Medicines that may make heart failure symptoms worse

There are many medicines that you'll need to avoid when you have heart failure. Some are over-the-counter drugs that you can buy without a prescription. Others are drugs that a doctor may prescribe.

Do not start taking any of the medicines listed in the table below unless your doctor says it is okay and he or she knows that you have heart failure. If your heart failure is mild, you may be able to use some of the medicines for a short time, but it’s very important to ask your doctor first.

If you are already taking a medicine on the list below, be sure to ask your doctor or pharmacist if it is okay to take it.

Medicines you may need to avoid

Over-the-counter medicines you may need to avoid (talk to your doctor or pharmacist)

Prescription medicines you may need to avoid (talk to your doctor or pharmacist)

Pain relievers called NSAIDs

  • Ibuprofen, such as Advil and Motrin
  • Naproxen, such as Aleve
  • Aspirin, such as Bayer
    • If your doctor has told you to take a low-dose aspirin every day for your heart problems, it’s probably okay to take it. Low-dose aspirin can help prevent blood clots and may prevent a stroke or a heart attack.
    • Higher doses of aspirin may make your heart failure worse. Do not take aspirin for pain, such as from headaches or arthritis. Use acetaminophen, such as Tylenol, instead.

Prescription NSAIDs

  • Celecoxib (Celebrex)
  • Etodolac (Lodine)
  • Ibuprofen (prescription-strength Motrin)
  • Indomethacin (Indocin)
  • Ketoprofen
  • Nabumetone (Relafen)
  • Naproxen sodium (Anaprox)
  • Piroxicam (Feldene)
  • Salsalate (Disalcid, Salsitab)
  • Sulindac (Clinoril)

Cold, cough, flu, or sinus medicines

  • Be sure to check the label.
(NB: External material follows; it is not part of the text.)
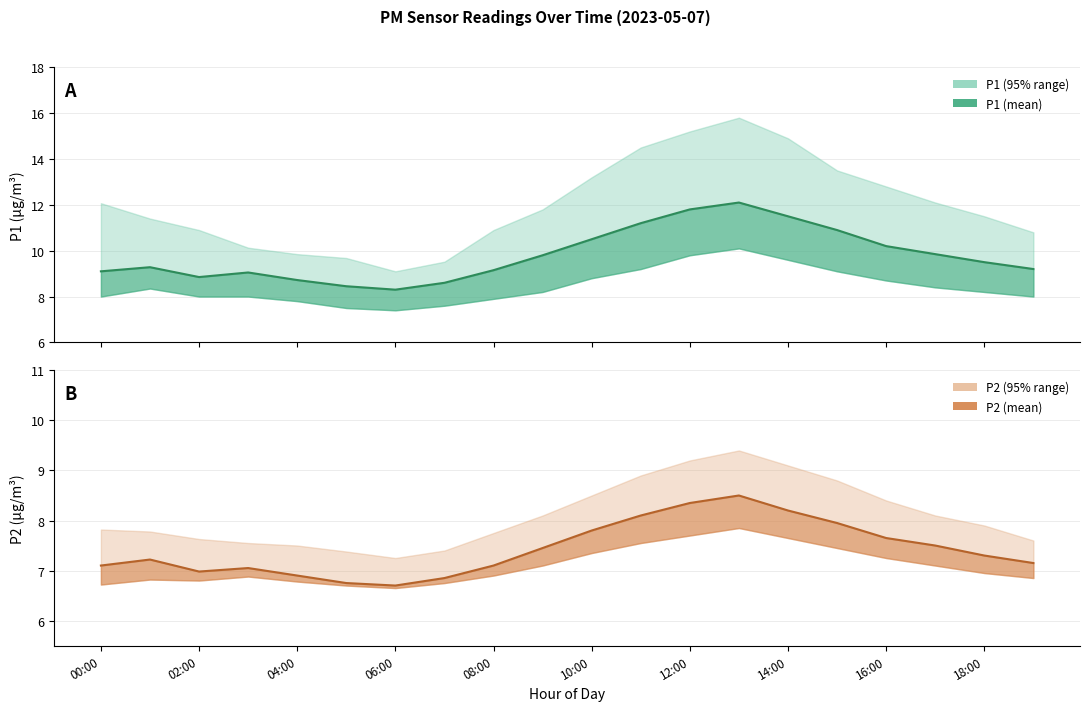

Rank the series by their maximum value, from lowest to highest.

P2, P1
Do not take medicines that contain pseudoephedrine, ephedrine, phenylephrine, or oxymetazoline, such as:
    • Sudafed.
    • Nose sprays (decongestants), such as Afrin and Dristan.
    • Herbal remedies, such as ma huang and Herbalife.
  • Make sure your cough and cold medicines don't contain aspirin or ibuprofen.

Antiarrhythmics

  • These are drugs used to treat a fast or uneven heart rhythm. You may need to avoid the following:
    • Quinidine (Quinaglute, Quinidex Extentabs)
    • Disopyramide (Norpace)
    • Procainamide
    • Flecainide (Tambocor)
    • Sotalol (Betapace AF)
    • Propafenone (Rythmol)
    • Dofetilide (Tikosyn)

Antacids or stool softeners

  • Do not take ones that contain sodium, such as Alka-Seltzer or Dulcolax.

Calcium channel blockers

  • People with a certain kind of heart failure may need to avoid the following medicines:
    • Diltiazem (Cardizem, Dilacor XR, Taztia, Tiazac)
    • Verapamil (Calan SR, Isoptin SR)
  • If you need to take a calcium channel blocker for another health problem, such as high blood pressure, your doctor will watch your health carefully.
 

Certain diabetes medicines

  • Most diabetes drugs are safe to take, but you may need to avoid the following:
    • Thiazolidinediones—rosiglitazone (Avandia) and pioglitazone (Actos)
    • Metformin (Glucophage)
 

Certain antibiotics

  • Some antibiotics may interfere with how your body uses the medicine digoxin. If you take digoxin, talk with your doctor before taking antibiotics.